This is the one Godzilla kit I have left. It's vinyl and a Kaiyodo. Love it. Looking forwared to a 2014 Godzilla.


----------



## djnick66 (May 2, 2008)

Those Kaiyodo kits are great. I have a big 3 foot Godzilla they did from King Kong vs. Godzilla. Incredible model.


----------



## robiwon (Oct 20, 2006)

In the early 2000's I built several resin and vinyl Godzilla kits for a collector. His house was stocked full of unbuilt kits, collectables, figures, etc. The most challenging one was a resin two figure set of Kong swinging Big G by his tail. This needed pinning like crazy! Unfortunatley this was before I had a computer, belonged to any forums, and didn't have a digital camera.


----------



## rhinooctopus (May 22, 2011)

Personally, I like all mediums.
If you have never built a vinyl kit, the first figure I would suggest you build is a Godzilla. I don't think you could possibly screw up the "seam" work on a (vinyl) Godzilla kit. I have built a number of them for myself and for clients and I never get tired of building them.
My favorite is the Billiken "King Kong VS Godzilla" version.
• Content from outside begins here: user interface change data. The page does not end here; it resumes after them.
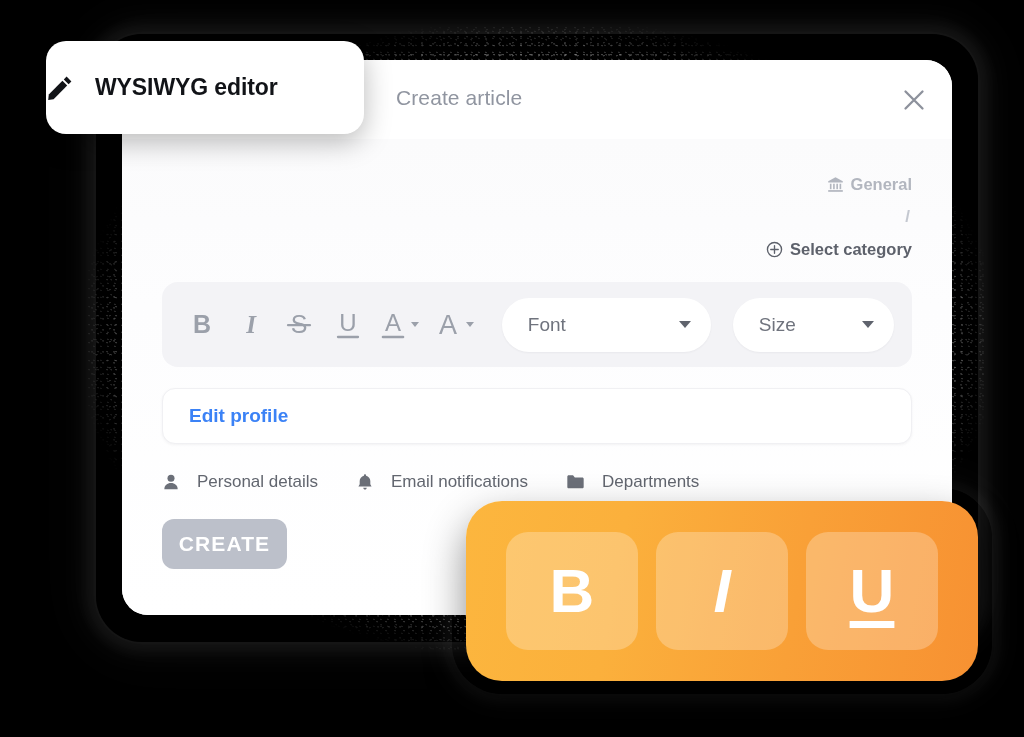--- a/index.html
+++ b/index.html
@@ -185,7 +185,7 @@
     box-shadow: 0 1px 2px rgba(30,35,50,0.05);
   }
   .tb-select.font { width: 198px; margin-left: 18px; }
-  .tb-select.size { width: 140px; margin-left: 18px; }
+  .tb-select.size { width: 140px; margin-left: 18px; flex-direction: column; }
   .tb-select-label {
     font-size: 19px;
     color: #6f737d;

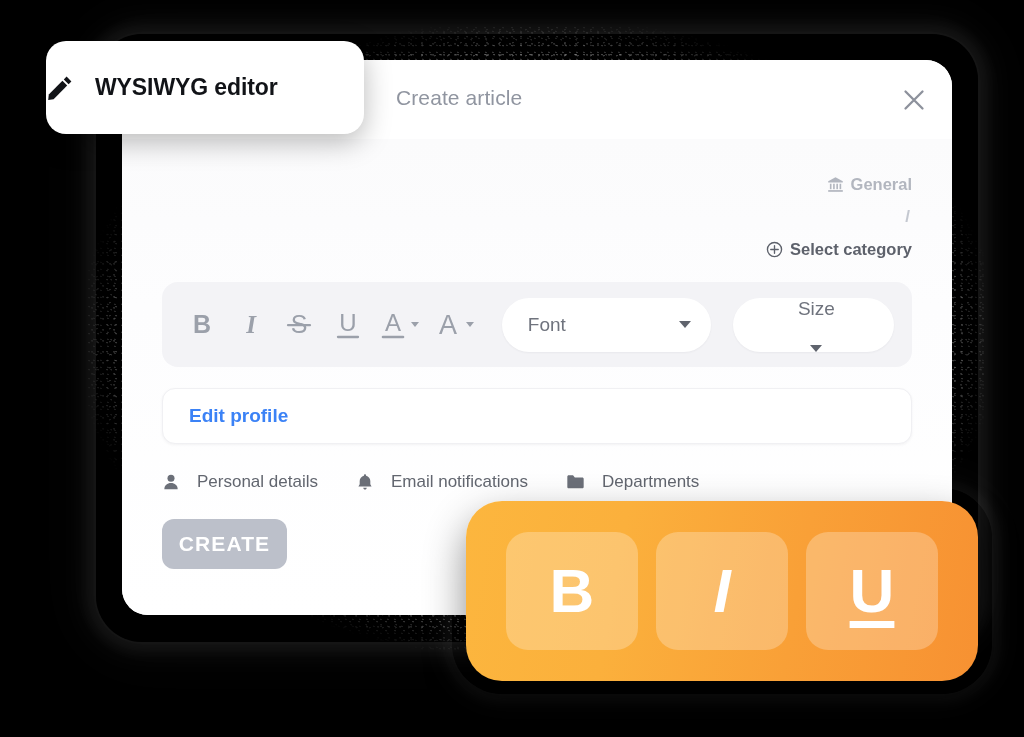--- a/index.html
+++ b/index.html
@@ -264,7 +264,7 @@
   }
   .create-btn-label {
     color: #ffffff;
-    font-size: 21px;
+    font-size: 10px;
     font-weight: bold;
     letter-spacing: 1.1px;
   }

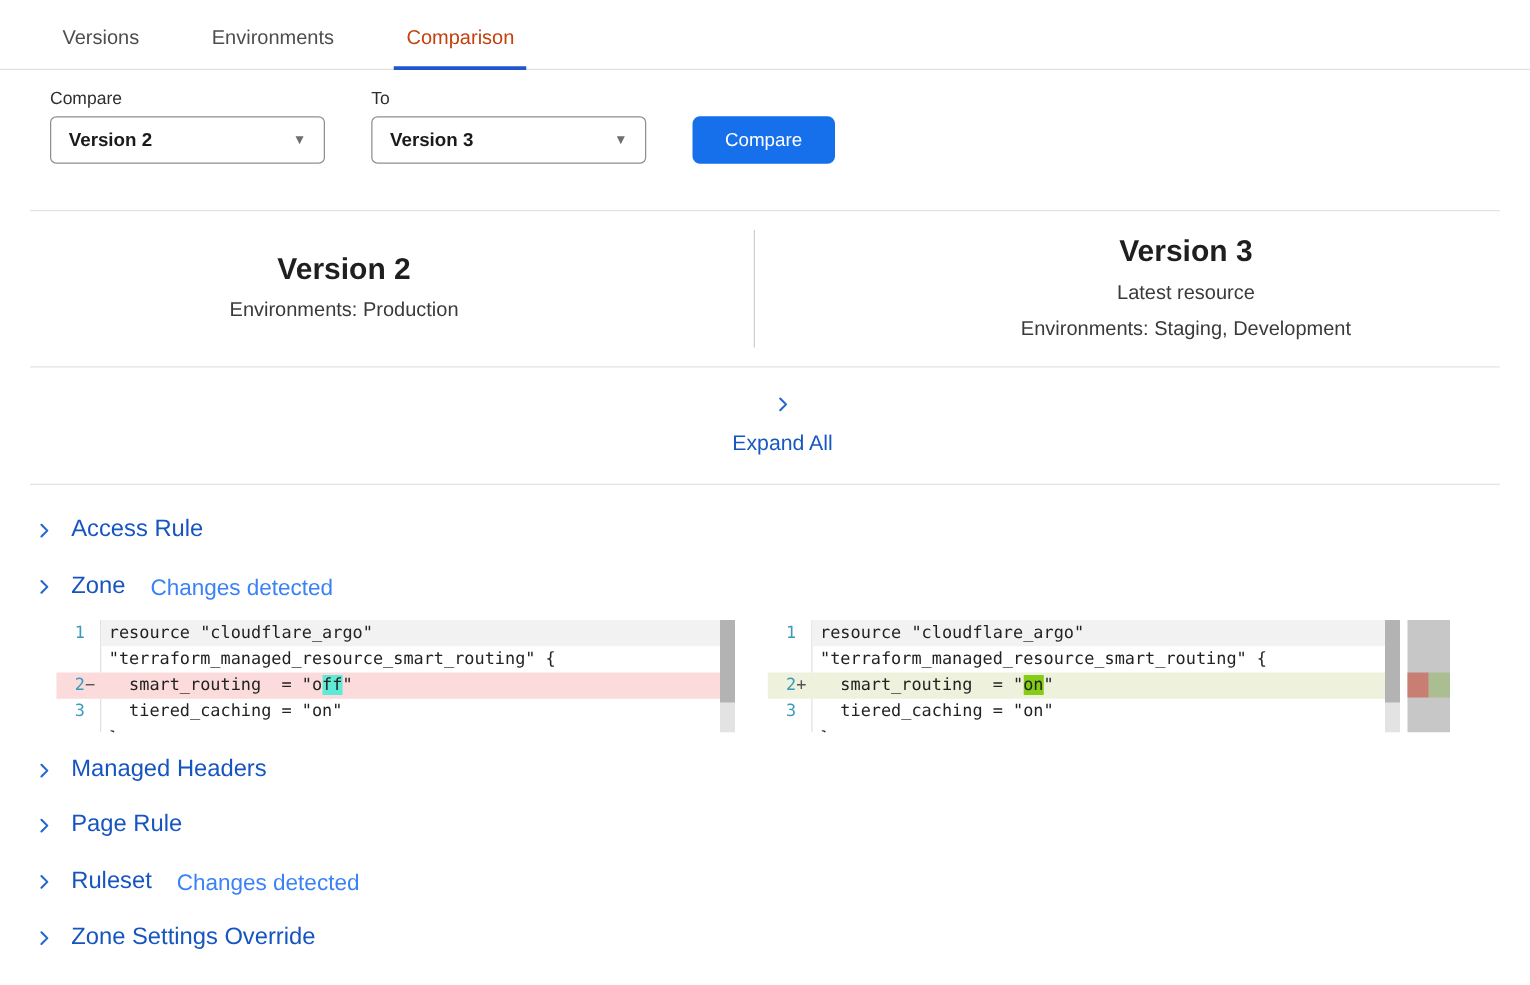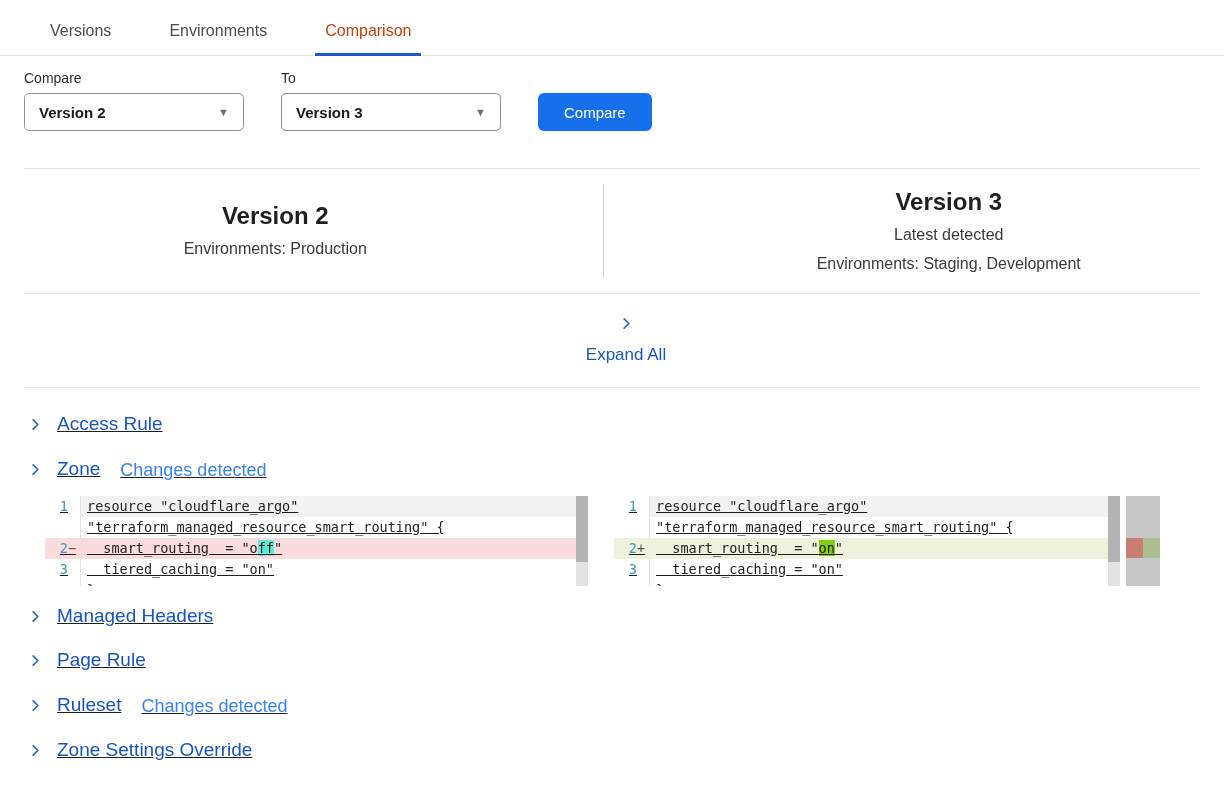--- a/index.html
+++ b/index.html
@@ -27,7 +27,7 @@
   }
 
   
-  .form-row { display: flex; align-items: flex-end; gap: 37px; padding: 14px 0 0 24px; }
+  .form-row { display: flex; align-items: flex-end; gap: 37px; padding: 14px 0 0 40px; }
   .field { display: flex; flex-direction: column; gap: 7px; }
   .field-label { font-size: 14px; color: #2e2e2e; }
   .select {

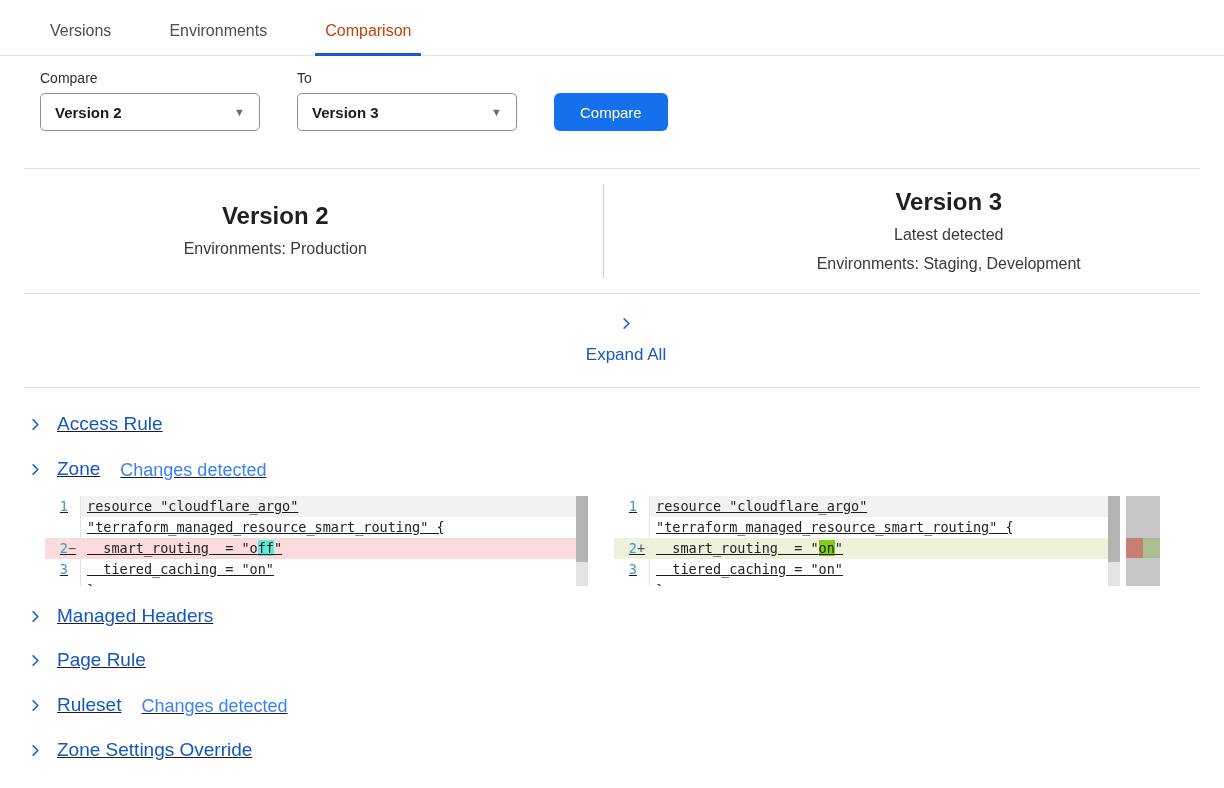--- a/index.html
+++ b/index.html
@@ -148,7 +148,7 @@
     <div class="v-divider"></div>
     <div class="vh vh-right">
       <div class="vh-title">Version 3</div>
-      <div class="vh-sub">Latest detected</div>
+      <div class="vh-sub">Latest resource</div>
       <div class="vh-sub">Environments: Staging, Development</div>
     </div>
   </div>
Oh! And robiwon...I can relate to having to pin some resin kits with NUMEROUS pins. This one, Lunar Models "Giant Claw" was a project I did for a guy in Florida. 26 pins in this sucker! This "giant" of a bird figure balanced on the claw that is pulling up the train. Yes folks, it was a solid resin kit with a wing span of about 24 inches (if I remember correctly).
Being a big "B" movie fan, I wanted to get a copy of this kit for myself, but the risk of keeping this "balancing act" intact worried me. So I passed.


----------